• ACTIVITY: Entries follow. Give back exactly the lines starting at the one containing "- *TS054* Tenure" and ending at the one containing "- *TS079* Sexual", and no other lines.

• SUPPLIED MATERIAL:
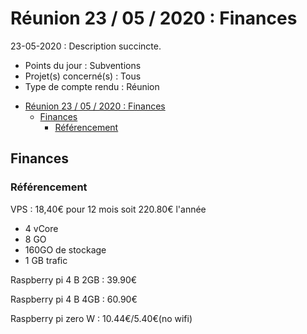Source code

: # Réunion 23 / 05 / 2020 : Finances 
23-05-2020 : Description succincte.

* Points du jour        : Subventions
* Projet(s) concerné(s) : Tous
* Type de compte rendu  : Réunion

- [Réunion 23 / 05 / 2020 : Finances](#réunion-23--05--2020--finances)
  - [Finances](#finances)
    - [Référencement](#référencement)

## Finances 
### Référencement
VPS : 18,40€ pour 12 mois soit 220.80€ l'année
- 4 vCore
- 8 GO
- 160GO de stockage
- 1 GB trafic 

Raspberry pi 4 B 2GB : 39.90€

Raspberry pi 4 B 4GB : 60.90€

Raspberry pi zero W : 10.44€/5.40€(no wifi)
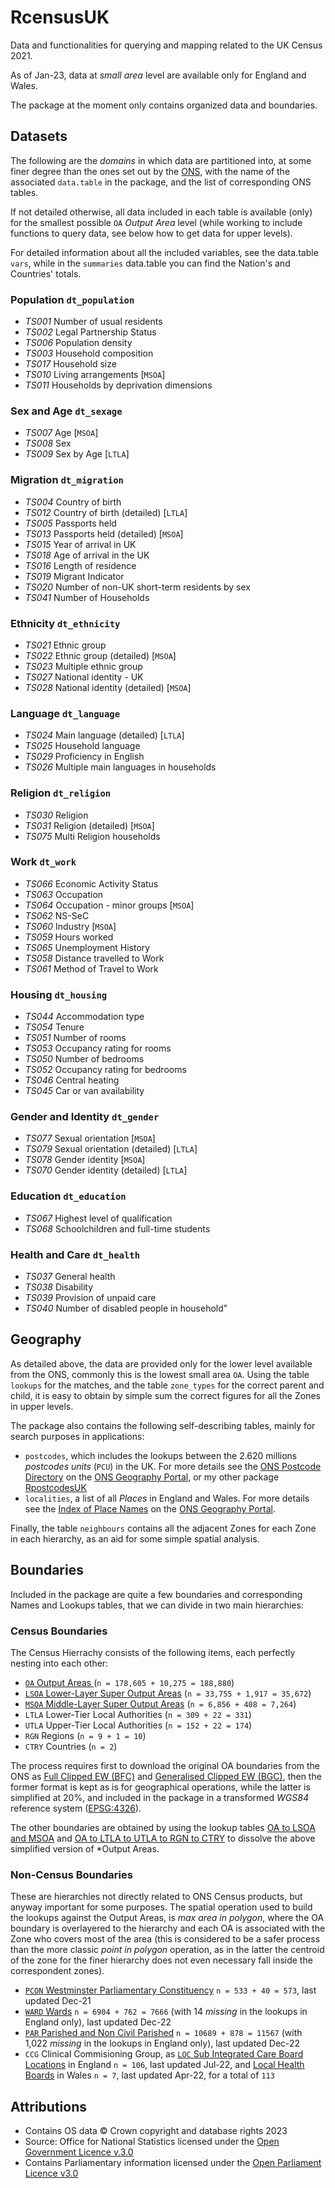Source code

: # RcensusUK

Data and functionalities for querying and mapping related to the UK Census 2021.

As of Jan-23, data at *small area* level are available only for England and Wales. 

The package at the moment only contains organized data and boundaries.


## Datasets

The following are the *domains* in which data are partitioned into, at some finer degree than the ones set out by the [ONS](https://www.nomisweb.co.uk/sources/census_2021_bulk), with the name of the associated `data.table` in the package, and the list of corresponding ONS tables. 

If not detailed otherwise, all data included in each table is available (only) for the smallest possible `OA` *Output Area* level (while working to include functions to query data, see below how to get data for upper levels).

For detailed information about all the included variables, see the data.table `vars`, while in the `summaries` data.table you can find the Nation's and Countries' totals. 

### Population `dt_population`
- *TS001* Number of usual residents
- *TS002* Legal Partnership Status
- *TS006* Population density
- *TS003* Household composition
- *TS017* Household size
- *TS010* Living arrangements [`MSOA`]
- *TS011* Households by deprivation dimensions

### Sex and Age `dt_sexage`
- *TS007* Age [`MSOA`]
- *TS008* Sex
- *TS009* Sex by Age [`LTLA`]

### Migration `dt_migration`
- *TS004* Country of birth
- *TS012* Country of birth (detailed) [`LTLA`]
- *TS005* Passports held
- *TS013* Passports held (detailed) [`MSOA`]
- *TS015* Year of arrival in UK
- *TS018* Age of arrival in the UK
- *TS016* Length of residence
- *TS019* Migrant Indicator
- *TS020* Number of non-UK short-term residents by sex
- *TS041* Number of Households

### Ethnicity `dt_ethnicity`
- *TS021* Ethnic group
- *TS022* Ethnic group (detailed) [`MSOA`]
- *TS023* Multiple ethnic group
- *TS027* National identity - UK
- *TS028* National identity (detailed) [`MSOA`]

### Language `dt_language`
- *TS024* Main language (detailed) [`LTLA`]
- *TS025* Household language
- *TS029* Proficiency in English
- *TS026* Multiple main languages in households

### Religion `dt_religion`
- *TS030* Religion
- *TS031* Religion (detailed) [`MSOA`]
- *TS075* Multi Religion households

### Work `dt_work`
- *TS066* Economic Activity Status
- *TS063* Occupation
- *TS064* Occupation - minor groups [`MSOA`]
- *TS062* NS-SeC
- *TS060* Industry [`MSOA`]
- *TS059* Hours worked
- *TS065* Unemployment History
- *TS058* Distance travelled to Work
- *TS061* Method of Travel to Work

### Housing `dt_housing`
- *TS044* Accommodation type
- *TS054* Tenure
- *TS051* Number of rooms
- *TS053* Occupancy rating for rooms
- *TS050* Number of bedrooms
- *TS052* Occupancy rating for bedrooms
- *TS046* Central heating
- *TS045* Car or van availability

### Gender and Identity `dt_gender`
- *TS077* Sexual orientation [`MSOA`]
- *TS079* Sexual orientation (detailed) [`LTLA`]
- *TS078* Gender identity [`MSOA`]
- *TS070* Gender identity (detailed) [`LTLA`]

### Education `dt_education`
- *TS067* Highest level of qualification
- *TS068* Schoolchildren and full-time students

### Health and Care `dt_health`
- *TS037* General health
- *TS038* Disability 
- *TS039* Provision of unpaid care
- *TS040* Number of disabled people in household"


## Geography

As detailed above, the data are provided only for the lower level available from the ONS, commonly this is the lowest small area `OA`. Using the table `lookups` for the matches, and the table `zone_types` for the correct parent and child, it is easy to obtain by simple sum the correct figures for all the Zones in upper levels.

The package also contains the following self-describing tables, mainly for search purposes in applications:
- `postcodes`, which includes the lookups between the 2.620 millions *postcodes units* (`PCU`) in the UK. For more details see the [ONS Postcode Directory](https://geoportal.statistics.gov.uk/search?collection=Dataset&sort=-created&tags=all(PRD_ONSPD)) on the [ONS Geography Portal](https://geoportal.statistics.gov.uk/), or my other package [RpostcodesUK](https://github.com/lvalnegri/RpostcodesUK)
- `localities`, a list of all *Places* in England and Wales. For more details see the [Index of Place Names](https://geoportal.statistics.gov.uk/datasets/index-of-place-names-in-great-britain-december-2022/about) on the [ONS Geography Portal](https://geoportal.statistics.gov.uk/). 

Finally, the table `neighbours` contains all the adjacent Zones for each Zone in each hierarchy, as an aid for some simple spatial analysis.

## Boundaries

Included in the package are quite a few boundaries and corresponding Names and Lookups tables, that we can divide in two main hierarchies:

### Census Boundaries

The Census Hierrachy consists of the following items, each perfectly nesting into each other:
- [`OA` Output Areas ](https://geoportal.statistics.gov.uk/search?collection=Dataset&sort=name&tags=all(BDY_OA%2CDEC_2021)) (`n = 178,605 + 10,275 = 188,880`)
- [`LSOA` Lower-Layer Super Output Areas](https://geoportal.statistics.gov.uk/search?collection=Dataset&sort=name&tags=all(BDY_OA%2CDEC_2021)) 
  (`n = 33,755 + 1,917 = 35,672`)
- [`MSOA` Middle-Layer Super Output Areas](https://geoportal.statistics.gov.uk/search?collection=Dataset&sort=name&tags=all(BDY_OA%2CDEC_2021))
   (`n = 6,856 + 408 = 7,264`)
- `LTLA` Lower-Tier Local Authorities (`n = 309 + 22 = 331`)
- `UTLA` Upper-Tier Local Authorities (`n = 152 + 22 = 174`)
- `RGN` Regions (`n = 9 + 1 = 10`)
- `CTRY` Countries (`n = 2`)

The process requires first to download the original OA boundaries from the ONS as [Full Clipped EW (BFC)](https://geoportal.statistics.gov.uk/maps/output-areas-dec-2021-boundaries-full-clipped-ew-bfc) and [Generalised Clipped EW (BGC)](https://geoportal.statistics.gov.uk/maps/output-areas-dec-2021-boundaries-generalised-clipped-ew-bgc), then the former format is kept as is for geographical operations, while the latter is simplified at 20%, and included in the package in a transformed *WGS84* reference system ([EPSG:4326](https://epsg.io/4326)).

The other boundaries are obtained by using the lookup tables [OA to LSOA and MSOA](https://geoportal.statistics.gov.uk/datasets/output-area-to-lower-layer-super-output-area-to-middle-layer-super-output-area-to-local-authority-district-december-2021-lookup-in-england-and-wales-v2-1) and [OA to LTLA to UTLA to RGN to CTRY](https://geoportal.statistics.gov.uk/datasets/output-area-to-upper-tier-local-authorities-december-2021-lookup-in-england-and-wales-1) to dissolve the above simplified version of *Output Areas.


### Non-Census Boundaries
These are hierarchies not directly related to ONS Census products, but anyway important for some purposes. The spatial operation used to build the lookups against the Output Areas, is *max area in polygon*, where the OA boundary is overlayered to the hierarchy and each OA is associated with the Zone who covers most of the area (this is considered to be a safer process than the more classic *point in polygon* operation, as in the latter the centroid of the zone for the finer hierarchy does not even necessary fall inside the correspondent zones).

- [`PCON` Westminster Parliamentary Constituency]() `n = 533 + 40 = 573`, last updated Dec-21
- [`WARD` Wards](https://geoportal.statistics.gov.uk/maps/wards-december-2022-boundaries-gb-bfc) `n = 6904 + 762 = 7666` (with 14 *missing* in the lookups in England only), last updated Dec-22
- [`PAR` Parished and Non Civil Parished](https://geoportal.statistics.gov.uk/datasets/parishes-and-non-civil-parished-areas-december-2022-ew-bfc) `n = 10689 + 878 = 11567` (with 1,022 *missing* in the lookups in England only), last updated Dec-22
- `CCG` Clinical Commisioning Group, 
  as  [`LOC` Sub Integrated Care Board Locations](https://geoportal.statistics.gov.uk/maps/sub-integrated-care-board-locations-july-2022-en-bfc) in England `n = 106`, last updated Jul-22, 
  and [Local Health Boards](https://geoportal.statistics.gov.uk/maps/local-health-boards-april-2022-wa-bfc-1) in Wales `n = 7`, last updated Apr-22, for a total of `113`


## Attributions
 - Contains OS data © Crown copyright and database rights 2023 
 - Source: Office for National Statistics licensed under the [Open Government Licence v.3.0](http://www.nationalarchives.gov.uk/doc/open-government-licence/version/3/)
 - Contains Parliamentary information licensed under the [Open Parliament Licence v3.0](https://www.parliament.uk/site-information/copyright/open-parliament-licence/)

• ANSWER SPACE:
- *TS054* Tenure
- *TS051* Number of rooms
- *TS053* Occupancy rating for rooms
- *TS050* Number of bedrooms
- *TS052* Occupancy rating for bedrooms
- *TS046* Central heating
- *TS045* Car or van availability

### Gender and Identity `dt_gender`
- *TS077* Sexual orientation [`MSOA`]
- *TS079* Sexual orientation (detailed) [`LTLA`]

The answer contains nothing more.